20 ve 24 yaşlarında iki genç hayatını kaybetti borç kavgasında.

Güvenlik kamerası görüntüleri olduğu için infial yarattı.

Ama görüntüsü olmayan onlarca olay meydana geldi son günlerde.

Bursa'da araç satışında anlaşmazlık yaşayan iki grup sokak ortasında pompalı silahlarla birbirini taradı.

İzmir’de, Konya’da canlar yitip gitti hep benzer tartışmalarda.

 ★★★

Ekonomik kriz bir sosyal patlama yaratmış durumda.

Gelecek kaygısı öfkeyi büyütüyor.

Kime dokunsan barut fıçısı gibi.

Mafya üyeleriyle çekilen fotoğrafları çarşaf çarşaf yayınlayıp övünenler, sorunları silahla çözmeyi de normalleştirir hale geldi.

Suç oranları da silahların sayısı da arttı.

Umut Vakfı Türkiye’de 9 milyon ruhsatlı, 36 milyon da ruhsatsız silah olduğunu söylüyor.

Üstelik her geçen gün o silahların ateşlenme oranı yükseliyor.

Adalet Bakanlığı’nın verilerine göre 2014 yılında 6,9 milyon olan soruşturma sayısı, 2022’de 10 milyon 599 bine çıktı.

En çok işlem yapılan suçlarda ilk sırayı 204 binden fazla dosya ile Ateşli Silahlar ve Bıçaklar ile Diğer Aletler Hakkında Kanun’a muhalefet yer aldı.

★★★

2 asgari ücret Türk-İş’in açıkladığı 37 bin 974 TL’lik yoksulluk sınırına yetmeyince, daha çok çocuk okuldan alınmaya ve aile bütçesine destek olmak için çalışmaya başladı.

CHP Yoksulluk ve Dayanışma Ofisi Koordinatörü Hacer Foggo’ya göre ekonomik krizden dolayı 1 milyon çocuk okulu bırakıp çalışmaya başladı.

Okullaşma oranı düştü, suç oranları arttı.

TÜİK güvenlik birimine gelen veya getirilen çocuklara ilişkin istatistikleri de yayımladı.

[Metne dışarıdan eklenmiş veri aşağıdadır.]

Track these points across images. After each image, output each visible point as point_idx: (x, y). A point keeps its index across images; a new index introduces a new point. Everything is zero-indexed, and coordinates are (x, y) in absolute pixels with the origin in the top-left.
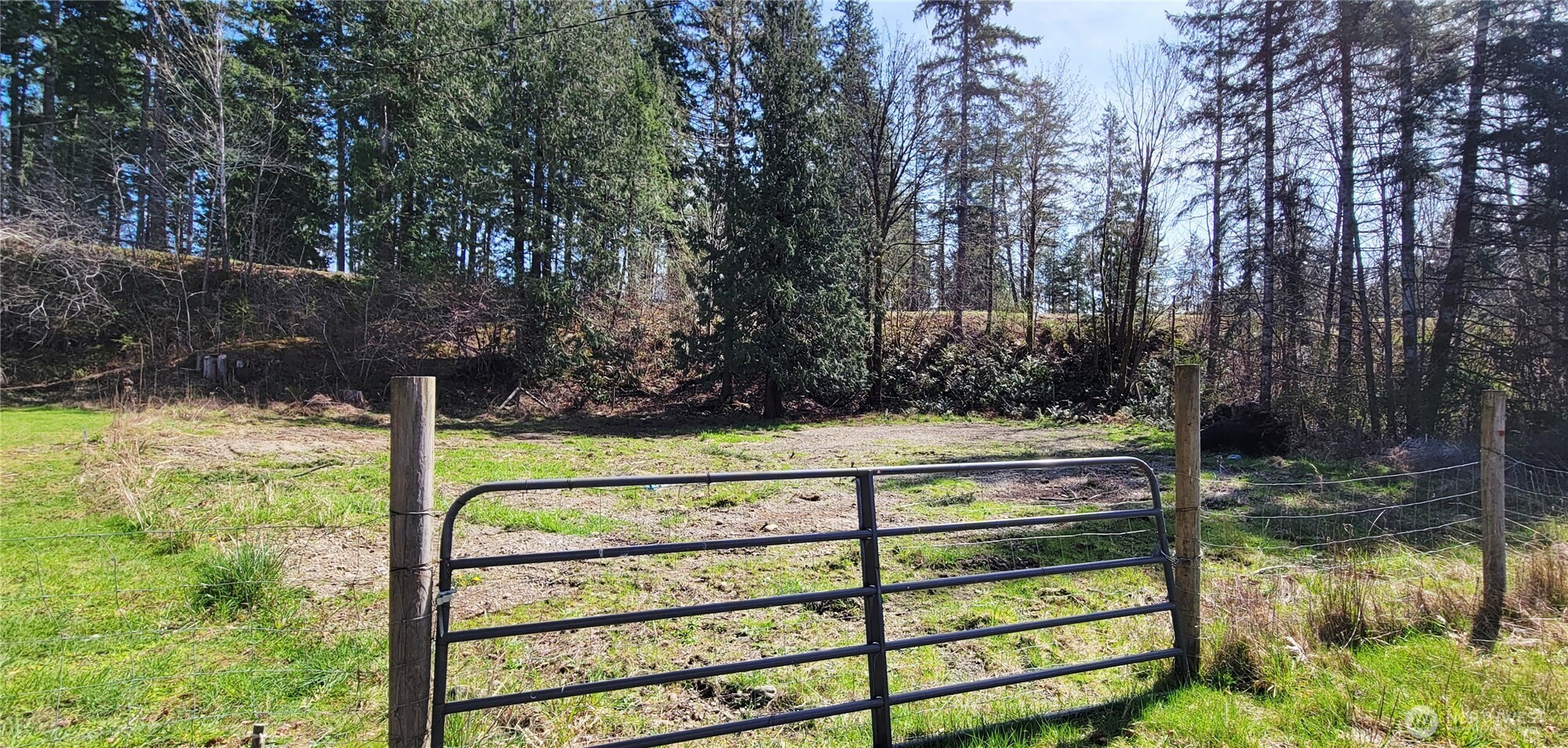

Buna göre, geçen yıl çocukların karıştığı olay sayısı, 2021'e kıyasla yüzde 20,5 artarak 601 bin 754'e çıktı.

Bu çocukların yüzde 37,8'ine yaralama, yüzde 25,2'sine hırsızlık, yüzde 4,5'ine uyuşturucu veya uyarıcı madde kullanmak, satmak veya satın almak suçları isnat edildi.

Üstelik kime sorsanız “Bunlar daha iyi günlerimiz.”

Toplum farklılaşıyor.

Gözümüzün önünde…

Ekonomiyi bozanlarsa bugün sırça köşklerinden toplumun da göz göre göre bozulmasını seyrediyor.